▸ ÉNONCÉ RÉDIGÉ 1: Indiquez le nombre de lignes de données contenant la chaîne « FACE », sans rien ajouter d'autre.

▸ TEXTE FOURNI:
***
Nous décomptons souvent ce qui nous reste à souffrir. C’est la source de notre malheur. La perspective des heures à endurer est plus lourde que le fardeau lui-même. Les vieux maîtres de la tradition Zu Ch’an, ancêtre des doctrines zen, enseignaient au contraire l’art de la parfaite momentanéité. Ils travaillaient à se saisir de l’instant comme on attrape un papillon dans un filet de soie. Le secret est de s’extraire de la glue de la durée. Pour éprouver toute l’intensité du moment, il ne faut plus le rapporter à l’expérience du passé ou à l’espoir de l’avenir. En refusant de mesurer la vie avec la toise du temps qui passe, on captera l’énergie de l’immédiat. Krishnamurti, héritier du Zu Ch’an, professait que “le présent est la seule porte de la réalité”. Il invitait à la pousser et appelait adéquacité cette faculté à goûter totalement les circonstances du moment. Le penseur Daisetz Teitaro Suzuki écrivait en écho que “l’infini est dans le fini de chaque instant”. La révolution n’est donc pas pour demain dans les rues insurgées, mais elle est permanente, en soi, ici et maintenant. Hic et nunc, camarade !
***
▸ DONNÉES ENREGISTRÉES:
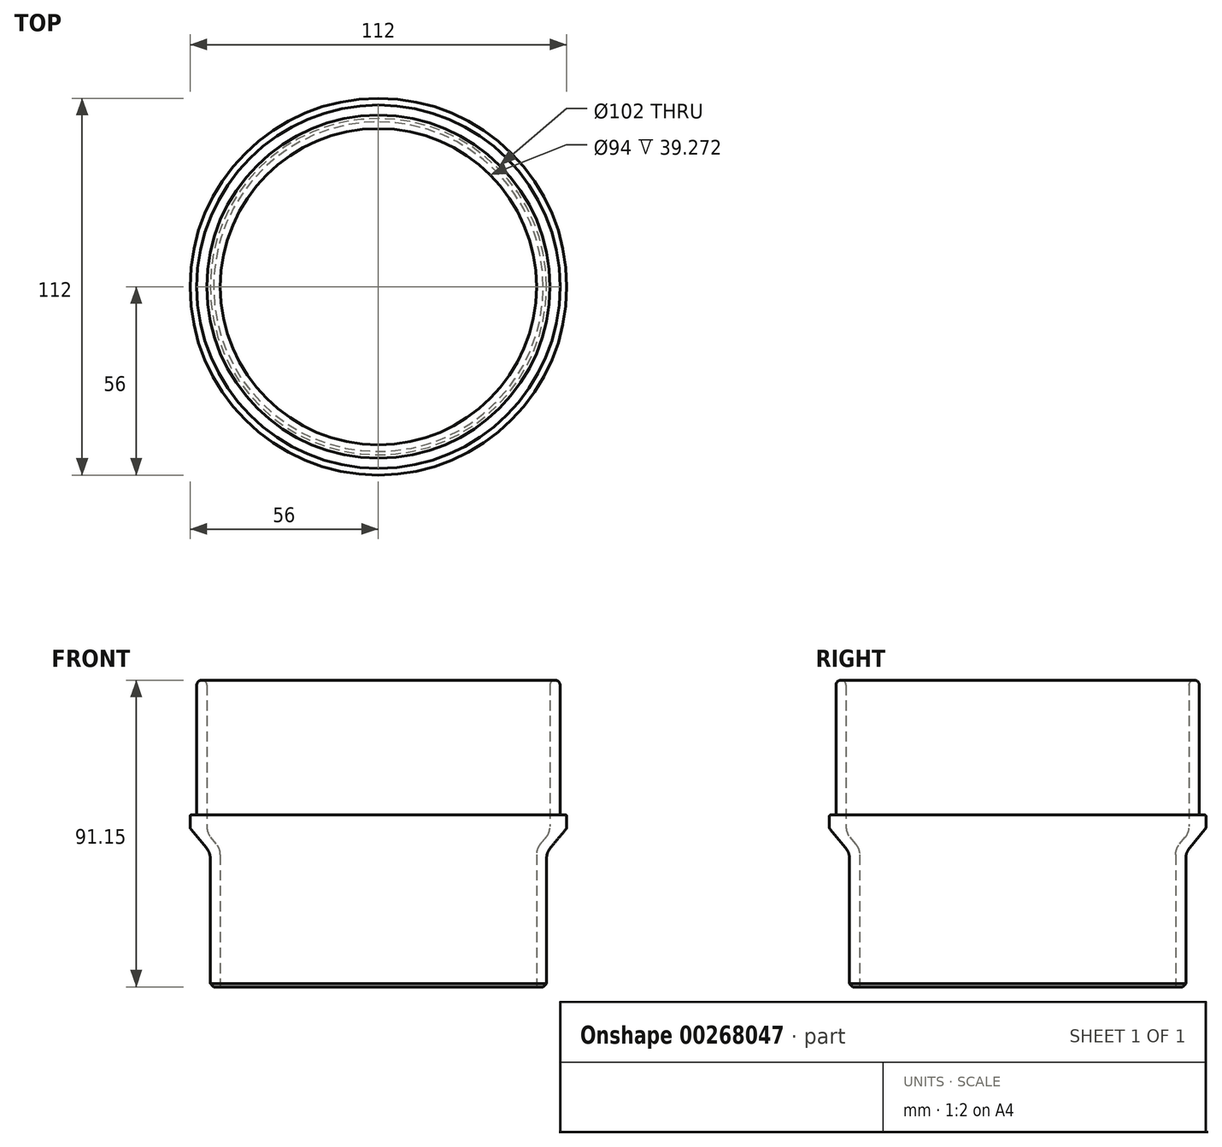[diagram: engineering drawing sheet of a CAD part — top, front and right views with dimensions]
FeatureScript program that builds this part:
annotation { "Feature Type Name" : "Feature", "Feature Type Description" : "" }
export const myFeature = defineFeature(function(context is Context, id is Id, definition is map)
    precondition{}
    {
        {
            var Q0;
            Q0=qCreatedBy(makeId("Front.planeOp"),FACE);
            var sketch = newSketch(context, id + "F0", { "sketchPlane" : qUnion([Q0])});
            skLineSegment(sketch, "E0", {"start": v(50, 0) * mm, "end": v(50, 40) * mm});
            skLineSegment(sketch, "E1", {"start": v(50, 40) * mm, "end": v(56, 47.15) * mm});
            skLineSegment(sketch, "E2", {"start": v(56, 47.15) * mm, "end": v(56, 51.15) * mm});
            skLineSegment(sketch, "E3", {"start": v(56, 51.15) * mm, "end": v(54, 51.15) * mm});
            skLineSegment(sketch, "E4", {"start": v(54, 51.15) * mm, "end": v(54, 91.15) * mm});
            skLineSegment(sketch, "E5", {"start": v(0, -37.25) * mm, "end": v(0, 130.62) * mm, "construction": true});
            skLineSegment(sketch, "E6", {"start": v(54, 91.15) * mm, "end": v(51, 91.15) * mm});
            skLineSegment(sketch, "E7", {"start": v(51, 91.15) * mm, "end": v(51, 45.86) * mm});
            skLineSegment(sketch, "E8", {"start": v(51, 45.86) * mm, "end": v(47, 41.1) * mm});
            skLineSegment(sketch, "E9", {"start": v(47, 41.1) * mm, "end": v(47, 0) * mm});
            skLineSegment(sketch, "E10", {"start": v(47, 0) * mm, "end": v(50, 0) * mm});
            skSolve(sketch);
        }
        {
            var Q0;
            Q0=makeQuery(id+"F0.imprint","IMPRINT",FACE,{"disambiguationData":[TD([[makeQuery(id+"F0.imprint","IMPRINT",EDGE,{"derivedFrom":sQuery(id+"F0.wireOp",EDGE,"E0")}),1.0]])]});
            var Q1;
            Q1=sQuery(id+"F0.wireOp",EDGE,"E5");
            revolve(context, id + "F1", {"entities" : qUnion([Q0]), "axis" : qUnion([Q1]), "revolveType" : RevolveType.FULL});
        }
        {
            var Q0;
            Q0=makeQuery(id+"F1.opRevolve","SWEPT_EDGE",EDGE,{"disambiguationData":[OSD([sQuery(id+"F0.wireOp",EDGE,"E4"),sQuery(id+"F0.wireOp",EDGE,"E6")])]});
            var Q1;
            Q1=makeQuery(id+"F1.opRevolve","SWEPT_EDGE",EDGE,{"disambiguationData":[OSD([sQuery(id+"F0.wireOp",EDGE,"E6"),sQuery(id+"F0.wireOp",EDGE,"E7")])]});
            var Q2;
            Q2=makeQuery(id+"F1.opRevolve","SWEPT_EDGE",EDGE,{"disambiguationData":[OSD([sQuery(id+"F0.wireOp",EDGE,"E1"),sQuery(id+"F0.wireOp",EDGE,"E2")])]});
            fillet(context, id + "F2", {"entities" : qUnion([Q0, Q1, Q2]), "radius" : 1.4 * mm, "tangentPropagation" : true, "allowEdgeOverflow" : false});
        }
        {
            var Q0;
            Q0=makeQuery(id+"F1.opRevolve","SWEPT_EDGE",EDGE,{"disambiguationData":[OSD([sQuery(id+"F0.wireOp",EDGE,"E2"),sQuery(id+"F0.wireOp",EDGE,"E3")])]});
            var Q1;
            Q1=makeQuery(id+"F1.opRevolve","SWEPT_EDGE",EDGE,{"disambiguationData":[OSD([sQuery(id+"F0.wireOp",EDGE,"E3"),sQuery(id+"F0.wireOp",EDGE,"E4")])]});
            fillet(context, id + "F3", {"entities" : qUnion([Q0, Q1]), "radius" : 0.5 * mm, "tangentPropagation" : true, "allowEdgeOverflow" : false});
        }
        {
            var Q0;
            Q0=makeQuery(id+"F1.opRevolve","SWEPT_EDGE",EDGE,{"disambiguationData":[OSD([sQuery(id+"F0.wireOp",EDGE,"E0"),sQuery(id+"F0.wireOp",EDGE,"E1")])]});
            var Q1;
            Q1=makeQuery(id+"F1.opRevolve","SWEPT_EDGE",EDGE,{"disambiguationData":[OSD([sQuery(id+"F0.wireOp",EDGE,"E8"),sQuery(id+"F0.wireOp",EDGE,"E9")])]});
            var Q2;
            Q2=makeQuery(id+"F1.opRevolve","SWEPT_EDGE",EDGE,{"disambiguationData":[OSD([sQuery(id+"F0.wireOp",EDGE,"E7"),sQuery(id+"F0.wireOp",EDGE,"E8")])]});
            fillet(context, id + "F4", {"entities" : qUnion([Q0, Q1, Q2]), "radius" : 5 * mm, "tangentPropagation" : true, "allowEdgeOverflow" : false});
        }
        {
            var Q0;
            Q0=makeQuery(id+"F1.opRevolve","SWEPT_EDGE",EDGE,{"disambiguationData":[OSD([sQuery(id+"F0.wireOp",EDGE,"E0"),sQuery(id+"F0.wireOp",EDGE,"E10")])]});
            chamfer(context, id + "F5", {"entities" : qUnion([Q0]), "width" : 1 * mm, "tangentPropagation" : true});
        }
    });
***
▸ ÉNONCÉ RÉDIGÉ 2: Recopiez mot pour mot l'intégralité du texte fourni.

▸ SOLUTION DÉTAILLÉE 1: 2

▸ SOLUTION DÉTAILLÉE 2:
Nous décomptons souvent ce qui nous reste à souffrir. C’est la source de notre malheur. La perspective des heures à endurer est plus lourde que le fardeau lui-même. Les vieux maîtres de la tradition Zu Ch’an, ancêtre des doctrines zen, enseignaient au contraire l’art de la parfaite momentanéité. Ils travaillaient à se saisir de l’instant comme on attrape un papillon dans un filet de soie. Le secret est de s’extraire de la glue de la durée. Pour éprouver toute l’intensité du moment, il ne faut plus le rapporter à l’expérience du passé ou à l’espoir de l’avenir. En refusant de mesurer la vie avec la toise du temps qui passe, on captera l’énergie de l’immédiat. Krishnamurti, héritier du Zu Ch’an, professait que “le présent est la seule porte de la réalité”. Il invitait à la pousser et appelait adéquacité cette faculté à goûter totalement les circonstances du moment. Le penseur Daisetz Teitaro Suzuki écrivait en écho que “l’infini est dans le fini de chaque instant”. La révolution n’est donc pas pour demain dans les rues insurgées, mais elle est permanente, en soi, ici et maintenant. Hic et nunc, camarade !